### Exercise details
Output only the entries, exactly as given, without the pictures.

### Supplied records
= = = =

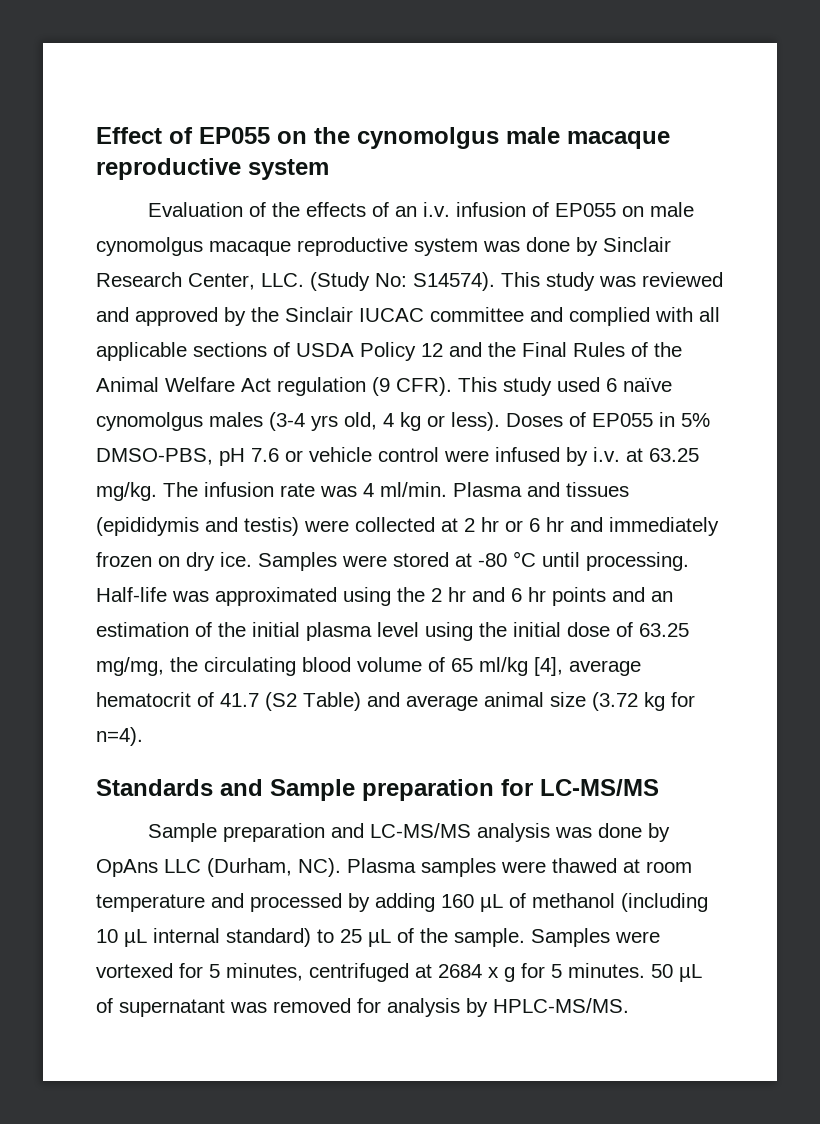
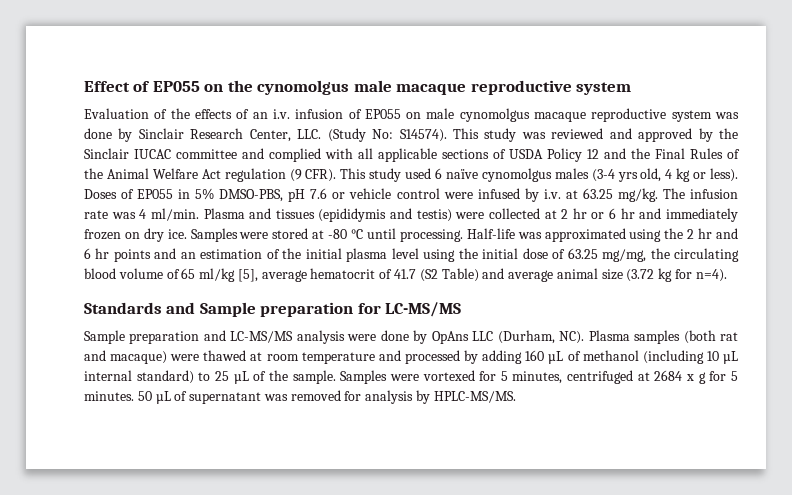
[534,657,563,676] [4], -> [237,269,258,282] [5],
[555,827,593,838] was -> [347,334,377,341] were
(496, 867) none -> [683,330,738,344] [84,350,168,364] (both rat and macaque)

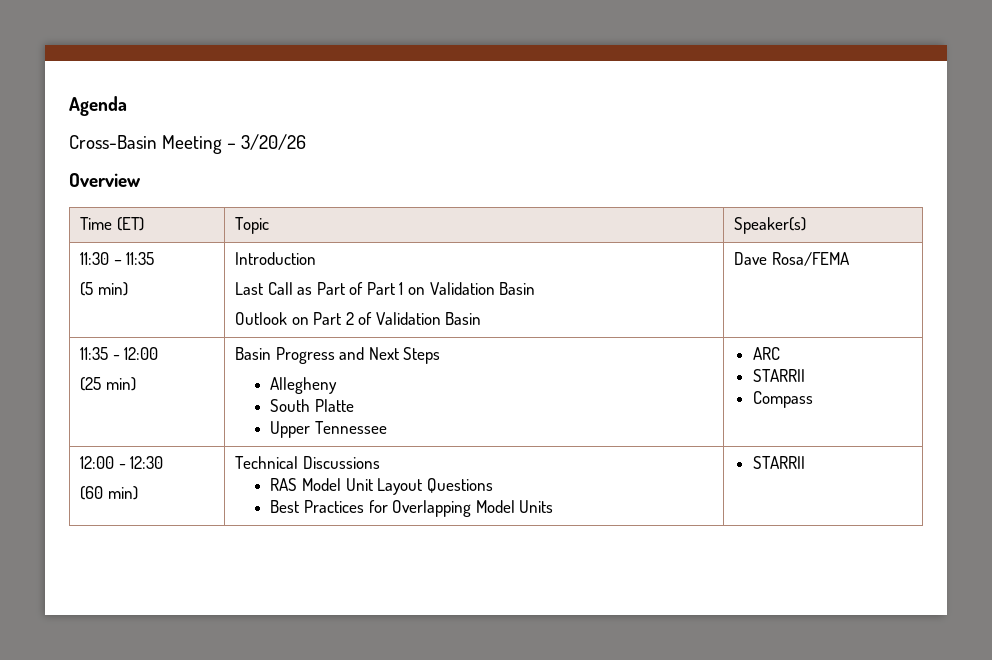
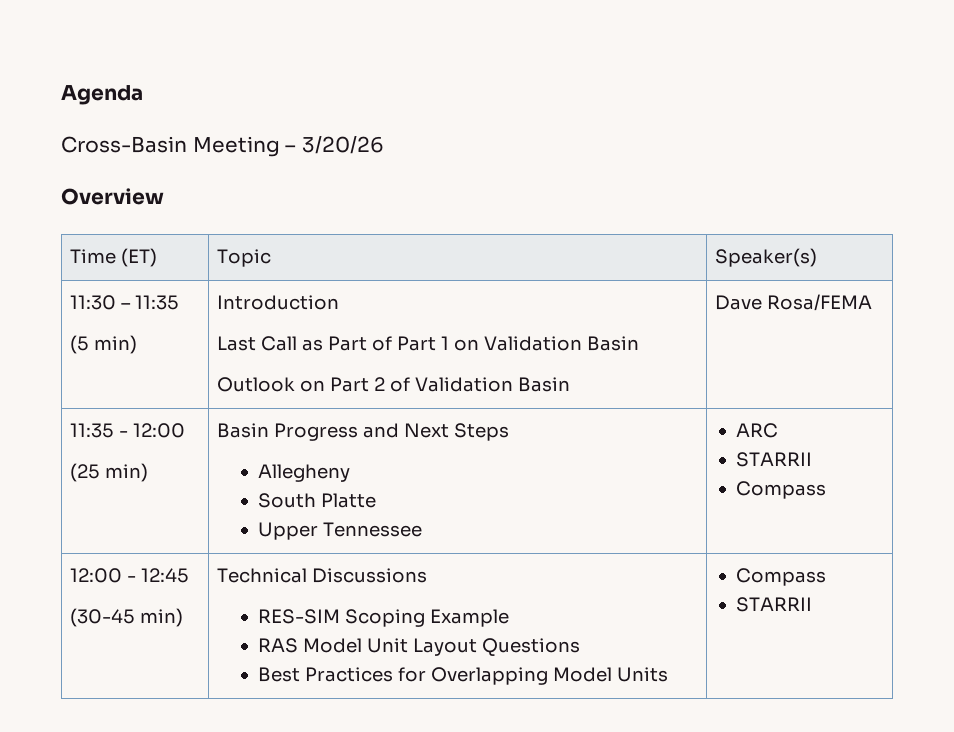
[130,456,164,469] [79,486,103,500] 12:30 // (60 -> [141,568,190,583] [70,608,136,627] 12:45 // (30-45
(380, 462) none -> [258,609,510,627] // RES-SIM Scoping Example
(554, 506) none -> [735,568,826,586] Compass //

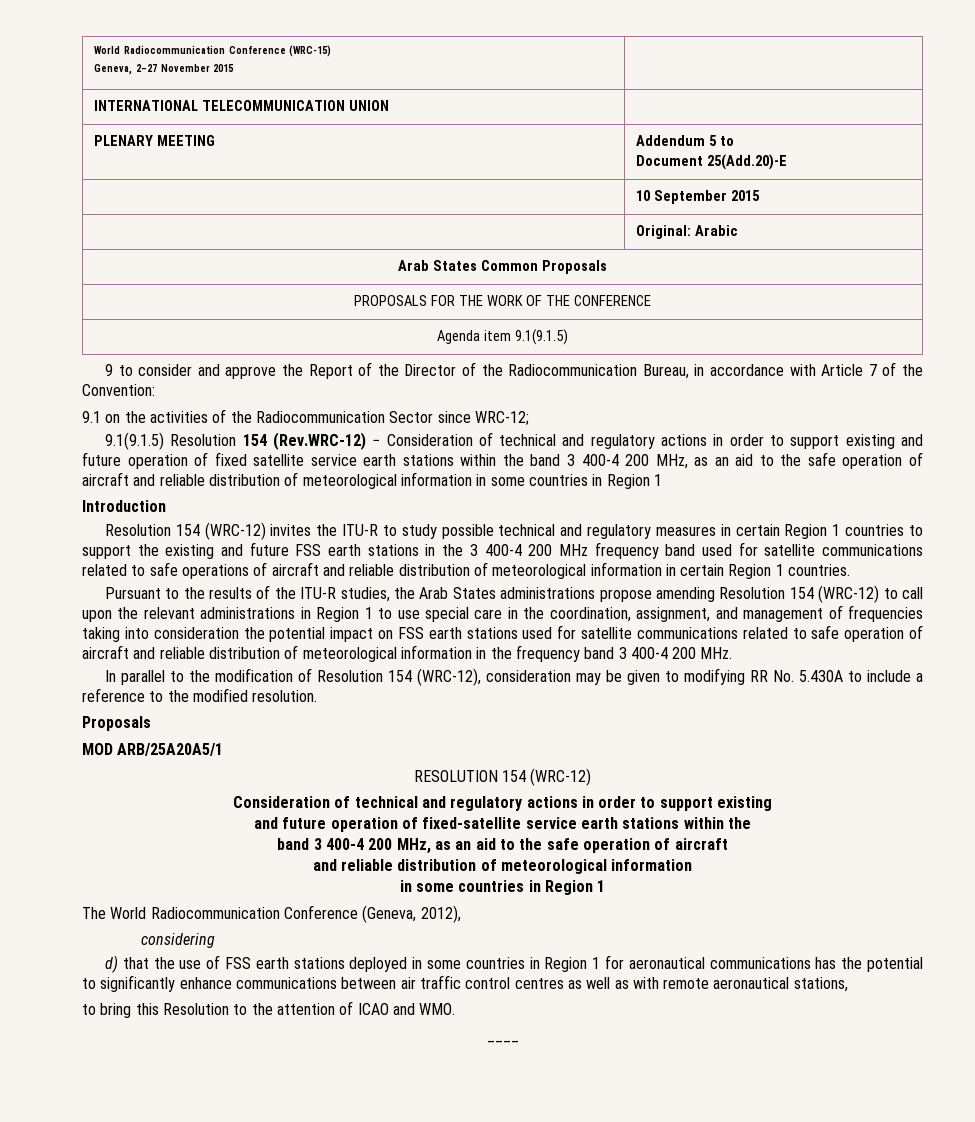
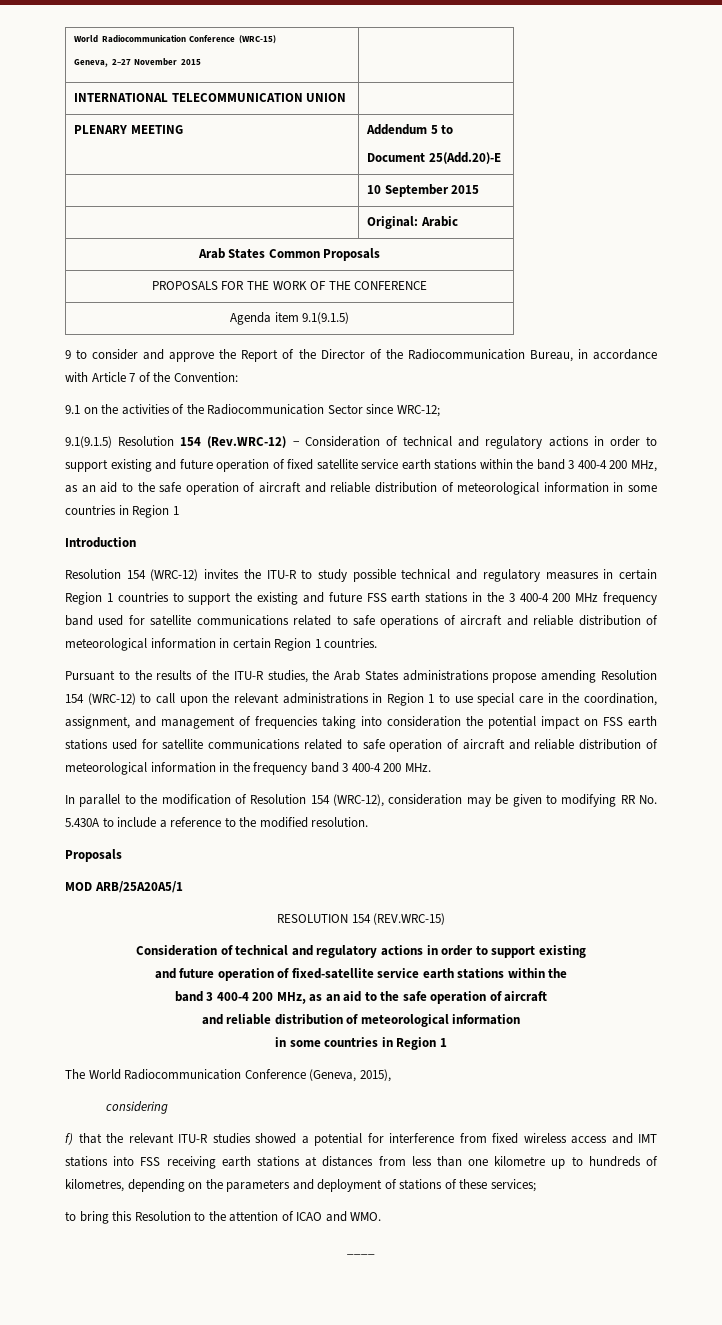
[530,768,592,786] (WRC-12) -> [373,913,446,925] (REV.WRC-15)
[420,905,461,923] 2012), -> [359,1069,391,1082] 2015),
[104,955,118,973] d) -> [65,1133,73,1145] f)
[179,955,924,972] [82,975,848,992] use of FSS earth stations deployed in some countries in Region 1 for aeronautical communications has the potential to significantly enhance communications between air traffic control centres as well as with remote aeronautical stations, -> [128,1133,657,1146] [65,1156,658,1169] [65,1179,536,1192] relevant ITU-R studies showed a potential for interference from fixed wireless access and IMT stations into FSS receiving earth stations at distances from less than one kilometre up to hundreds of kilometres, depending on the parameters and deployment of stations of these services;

= = = =

### Response area
[534,657,563,676] [4], -> [237,269,258,282] [5],
[555,827,593,838] was -> [347,334,377,341] were
(496, 867) none -> [683,330,738,344] [84,350,168,364] (both rat and macaque)

[130,456,164,469] [79,486,103,500] 12:30 // (60 -> [141,568,190,583] [70,608,136,627] 12:45 // (30-45
(380, 462) none -> [258,609,510,627] // RES-SIM Scoping Example
(554, 506) none -> [735,568,826,586] Compass //

[530,768,592,786] (WRC-12) -> [373,913,446,925] (REV.WRC-15)
[420,905,461,923] 2012), -> [359,1069,391,1082] 2015),
[104,955,118,973] d) -> [65,1133,73,1145] f)
[179,955,924,972] [82,975,848,992] use of FSS earth stations deployed in some countries in Region 1 for aeronautical communications has the potential to significantly enhance communications between air traffic control centres as well as with remote aeronautical stations, -> [128,1133,657,1146] [65,1156,658,1169] [65,1179,536,1192] relevant ITU-R studies showed a potential for interference from fixed wireless access and IMT stations into FSS receiving earth stations at distances from less than one kilometre up to hundreds of kilometres, depending on the parameters and deployment of stations of these services;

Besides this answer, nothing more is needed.